Nibabel creates invalid GIfTI files

Question

Nibabel creates invalid GIfTI files

neurolabusc opened this issue a year ago · comments

The GIfTI format specification is available from here. Section 2.3.4.2 DataType notes This required attribute describes the numeric type of the data contained in a Data Array and are limited to the types displayed in the table.

Value	Description
NIFTI_TYPE_UINT8	Unsigned, 8-bit bytes.
NIFTI_TYPE_INT32	Signed, 32-bit integers.
NIFTI_TYPE_FLOAT32	32-bit single precision floating point.

However, the following code creates an invalid GIfTI file which popular tools can't read, using DataType="NIFTI_TYPE_FLOAT64"

# %% make_surface.py
import pathlib

import nibabel as nib

from nilearn import datasets, surface

fsaverage = datasets.fetch_surf_fsaverage("fsaverage7")

motor_images = datasets.fetch_neurovault_motor_task()
stat_img = motor_images.images[0]
surface_map = surface.vol_to_surf(stat_img, fsaverage.pial_left)

surface_map_path = "./surface_map.gii"

img = nib.gifti.gifti.GiftiImage()
img.add_gifti_data_array(
    nib.gifti.gifti.GiftiDataArray(
        surface_map,
        intent="NIFTI_INTENT_ZSCORE",
    )
)
nib.save(img, surface_map_path)

For example, Connectome Workbench is unable to view this image:

This is similar to previous issues where nibabel used excessive integer precision for GIfTI and NIfTI images.

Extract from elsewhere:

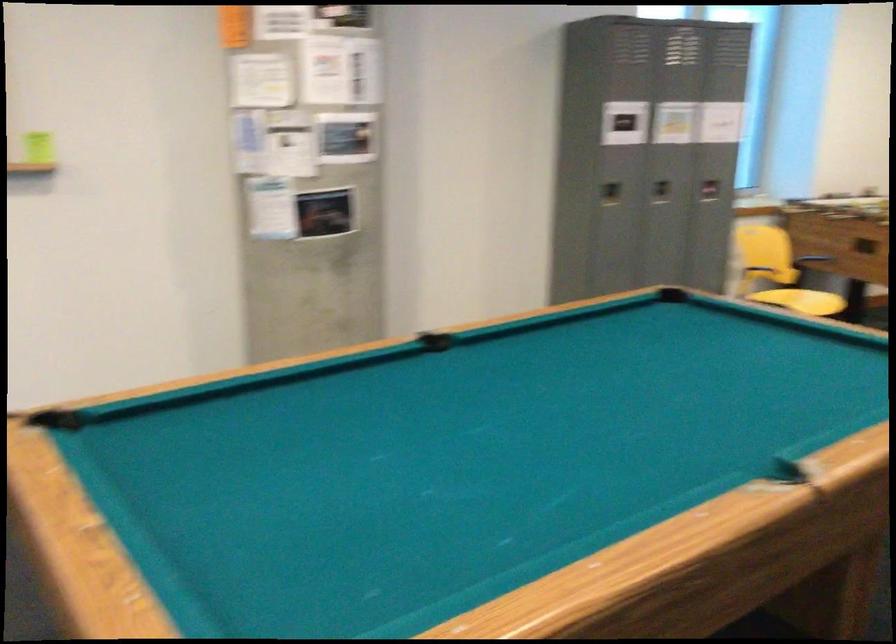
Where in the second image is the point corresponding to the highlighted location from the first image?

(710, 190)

However, it is easier to establish the optimal data type for discrete integers rather than floating point data. For science, it is common to use float64 for internal calculations (15-17 significant decimal places) to avoid rounding errors, but for storage float32 is typically more than sufficient (about 7 decimal places). If there is a strong rationale for increasing the precision for GIfTI, the specification should be updated and implementation support provided to the smaller teams that create popular tools that support this format.

Chris Markiewicz · Answer 1 · Fri Feb 17 2023 00:35:16 GMT+0800 (China Standard Time)

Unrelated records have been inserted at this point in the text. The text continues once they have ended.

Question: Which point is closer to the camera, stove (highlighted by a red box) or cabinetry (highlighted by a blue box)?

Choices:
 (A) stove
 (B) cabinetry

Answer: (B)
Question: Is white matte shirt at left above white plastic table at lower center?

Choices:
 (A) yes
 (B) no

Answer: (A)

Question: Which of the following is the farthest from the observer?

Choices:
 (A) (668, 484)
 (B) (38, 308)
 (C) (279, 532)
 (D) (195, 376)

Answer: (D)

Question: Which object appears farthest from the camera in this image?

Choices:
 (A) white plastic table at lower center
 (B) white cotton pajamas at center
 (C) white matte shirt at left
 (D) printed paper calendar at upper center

Ah, good catch. I think we could do a pretty simple patch:

diff --git a/nibabel/gifti/gifti.py b/nibabel/gifti/gifti.py
index 326e60fa..265d61ed 100644
--- a/nibabel/gifti/gifti.py
+++ b/nibabel/gifti/gifti.py
@@ -460,7 +460,19 @@ class GiftiDataArray(xml.XmlSerializable):
         self.data = None if data is None else np.asarray(data)
         self.intent = intent_codes.code[intent]
         if datatype is None:
-            datatype = 'none' if self.data is None else self.data.dtype
+            if self.data is None:
+                datatype = 'none'
+            elif self.data.dtype == np.dtype('uint8'):
+                datatype = 'NIFTI_TYPE_UINT8'
+            elif np.issubdtype(self.data.dtype, np.integer):
+                datatype = 'NIFTI_TYPE_INT32'
+            elif np.issubdtype(self.data.dtype, np.floating):
+                datatype = 'NIFTI_TYPE_FLOAT32'
+            else:
+                raise ValueError(
+                    f"Cannot determine target data type for array with type {self.data.dtype}. "
+                    "Pass an explicit 'datatype' parameter to GiftiDataArray()."
+                )
         self.datatype = data_type_codes.code[datatype]
         self.encoding = gifti_encoding_codes.code[encoding]
         self.endian = gifti_endian_codes.code[endian]

I also don't see a very good reason to allow people to override the standard and save float64 data through a standard API. One thing we should consider is how to load files that were previously written with "forbidden" types; it would be ideal to make converting from a non-conformant to a conformant GIFTI as easy as:

nb.save(nb.load('float64.gii'), 'float32.gii')

So preserving the ability to read these files would be good.

Chris Rorden · Answer 2 · Fri Feb 17 2023 01:09:51 GMT+0800 (China Standard Time)

@effigies sounds good, thanks for your quick action. @alexisthual deserves credit for spotting this.

Matthew Brett · Answer 3 · Fri Feb 17 2023 01:23:55 GMT+0800 (China Standard Time)

FWIW - just giving an error sounds very reasonable to me. Can we be sure that there isn't anyone out there who is saving and loading these at float64 precision, and would expect to see the same outputs as previously? The patch will silently switch from float64 to float32.

Chris Markiewicz · Answer 4 · Sat Feb 18 2023 00:06:07 GMT+0800 (China Standard Time)

@neurolabusc @alexisthual your thoughts on #1199 would be appreciated.